[Serdev] A suggestion for how SER should focus - was: So who/what is SER for, anyway?

Andrei Pelinescu-Onciul andrei at iptel.org
Thu Jan 25 17:14:00 UTC 2007


On Jan 25, 2007 at 09:41, Greger V. Teigre <greger at teigre.com> wrote:
> Greger's comment: And finally, I interpret the last part of Dragos' post 
> as a suggestion for how SER should focus and thus for whom SER should be 
> for. Thus, I chose the thread name: A suggestion for how SER should focus.
> -------------------------------------
> 
> In the end, one of my conclusions would be that SER is too low level to
> be reliably usable in even mildly complicated scenarios by current
> standards.

If by current standards you mean IMS you  might be right. As far as pure
sip is concerned I think ser is exactly at the right level (you can do
both low and high level stuff).

> Would be great, I think, if one of the core developers would
> step-up and take a leadership role:
>    - gather features for the new SER

Writing ser from scratch would be a huge effort and with very little
benefit.  There are still lots of problems that needs solving in the
current ser version and you'd want us through everything away and start
again, waisting a lot of time.
I believe in a gradual evolution.

>    - design an improved architecture that takes into account the
> changes in the last years in the usage patterns

Could you detail the changes in the usage patterns?

>    - eliminate SER's arrogance towards inexperienced users. Come on
> guys, SIP becomes more and more a commodity these days than a
> specialist's tool

Ser is not an exclusivist tool (you can start it with a pre-existing good
config, so even inexperienced users could use it for simple stuff), but
 if you want special configs, then yes you have to know a little about
 sip, ser configs and modules.

>    - consider that SER might be used as a platform for other projects
> and as such nicely interface with upper layer applications

This depends on what you mean by upper layer applications. Anyway ser
tries to be good as a proxy and not as a sip application platform.
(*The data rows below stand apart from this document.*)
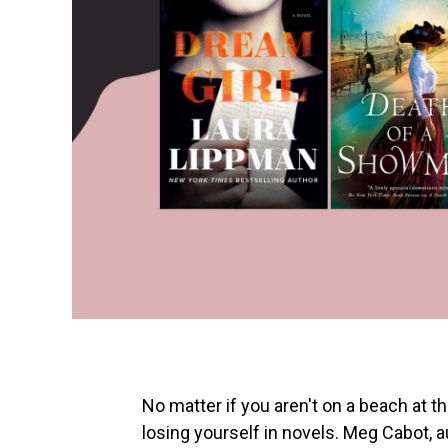
No matter if you aren't on a beach at 
losing yourself in novels. Meg Cabot, 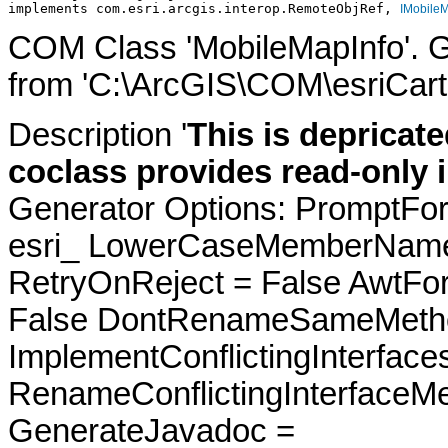
implements com.esri.arcgis.interop.RemoteObjRef, 
IMobileM
COM Class 'MobileMapInfo'. 
from 'C:\ArcGIS\COM\esriCarto
Description '
This is depricate
coclass provides read-only 
Generator Options: PromptFor
esri_ LowerCaseMemberNames
RetryOnReject = False AwtFo
False DontRenameSameMetho
ImplementConflictingInterfac
RenameConflictingInterfaceM
GenerateJavadoc =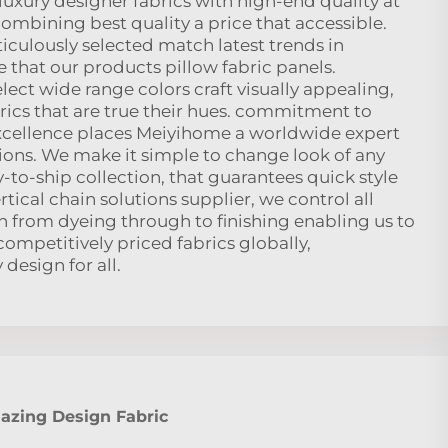
uxury designer fabrics with high-end quality at
combining best quality a price that accessible.
ticulously selected match latest trends in
 that our products pillow fabric panels.
elect wide range colors craft visually appealing,
rics that are true their hues. commitment to
xcellence places Meiyihome a worldwide expert
utions. We make it simple to change look of any
to-ship collection, that guarantees quick style
tical chain solutions supplier, we control all
n from dyeing through to finishing enabling us to
 competitively priced fabrics globally,
design for all.
zing Design Fabric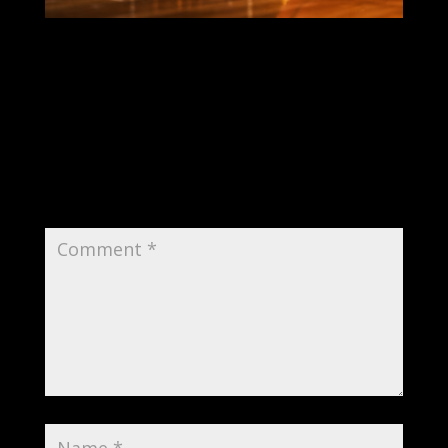
Submit a Comment
Your email address will not be published.
Required fields are marked
*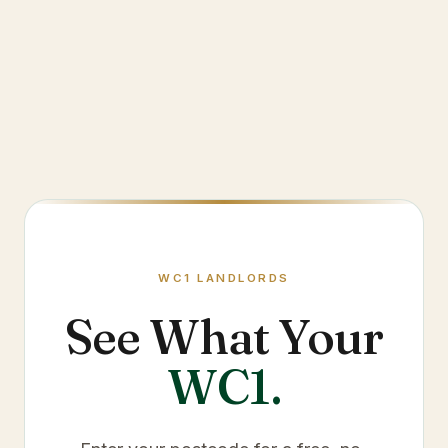
WC1
LANDLORDS
See What Your
WC1
.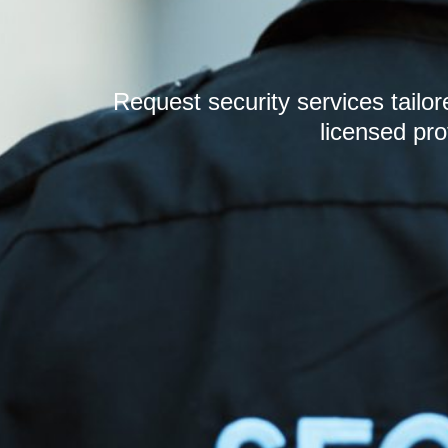
Request security services tailo
licensed pro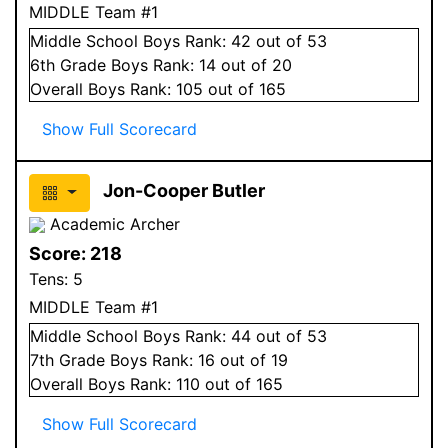
MIDDLE Team #1
Middle School
Boys
Rank:
42
out of 53
6
th Grade
Boys
Rank:
14
out of 20
Overall
Boys
Rank:
105
out of 165
Show Full Scorecard
Jon-Cooper Butler
Academic Archer
Score:
218
Tens:
5
MIDDLE Team #1
Middle School
Boys
Rank:
44
out of 53
7
th Grade
Boys
Rank:
16
out of 19
Overall
Boys
Rank:
110
out of 165
Show Full Scorecard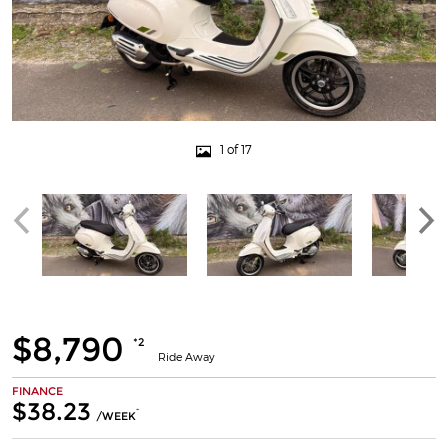
1 of 17
$8,790
*2
Ride Away
FINANCE
$38.23
^
/WEEK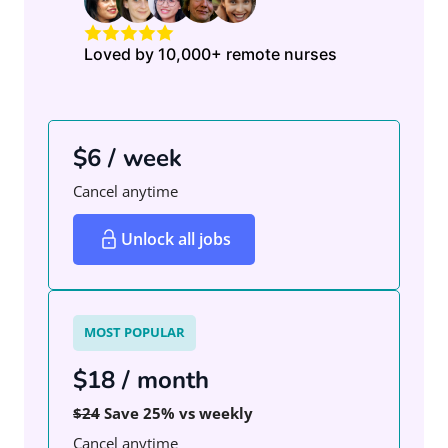
Loved by 10,000+ remote nurses
$6 / week
Cancel anytime
Unlock all jobs
MOST POPULAR
$18 / month
$24
Save 25% vs weekly
Cancel anytime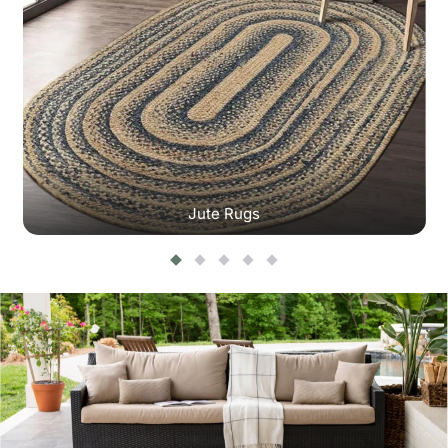
Jute Rugs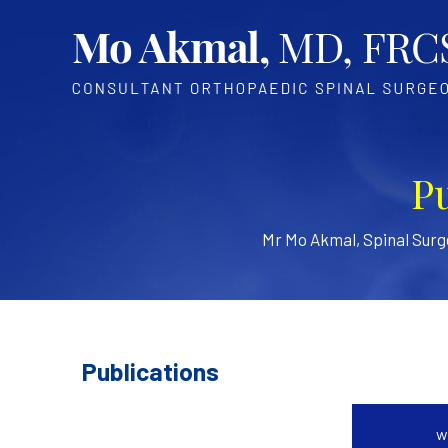
P
Mr Mo Akmal, Spinal Sur
Publications
w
>    - enforce that design by refusing compromises and hacks that do not
> improve the initial design

Easier said then done :-)

>   
> When OpenSER was forked, I hoped that they will have the power to do
> that, but this did not really happen there either (let's not flame about
> SER/OpenSER now). What would it take for this to happen? Because in the
> current state SER's "flexibility" is killing SER itself by making it too
> hard to do high-level scenarios. Beginners use asterisk and experts just
> start from scratch with a simple SIP stack. For example, every time that
> I have to add a new feature in the Open IMS Core, dealing with simple
> things is so complicated that I constantly consider dropping SER as a
> base for my project and just use a normal SIP stack (like pjsip for
> example).

Actually I'm very curious what the OpenSer developers would say about
this. It might be that only you see the need for a big change.

> 
> Here is another question to Greger's blog about SER positioning - which
> users is SER targeted towards? Is it just for intermediates? The ones
> that grasped enough of SIP to handle it but are not yet so advanced to
> write their entire proxy from scratch?
> 
> Is there a future in this sense of broadening its applicability and
> could SER 2.0 be more than just marketing? Or SER is just for handling
> VoIP? Because in my opinion, through the adoption of SIP as a next-gen
> signaling protocol, new opportunities open up for SER. Yet there is no
> clear signal that SER will continue to play this big role in NGNs as it
> does now with VoIP...
> 

Some of us are not really interested into what you call NGNs and don't
have a good opinion about IMS in general (on the contrary).
As far as I'm concerned ser is a very flexible and fast sip proxy and
the version number indicate improvement and not re-orientation.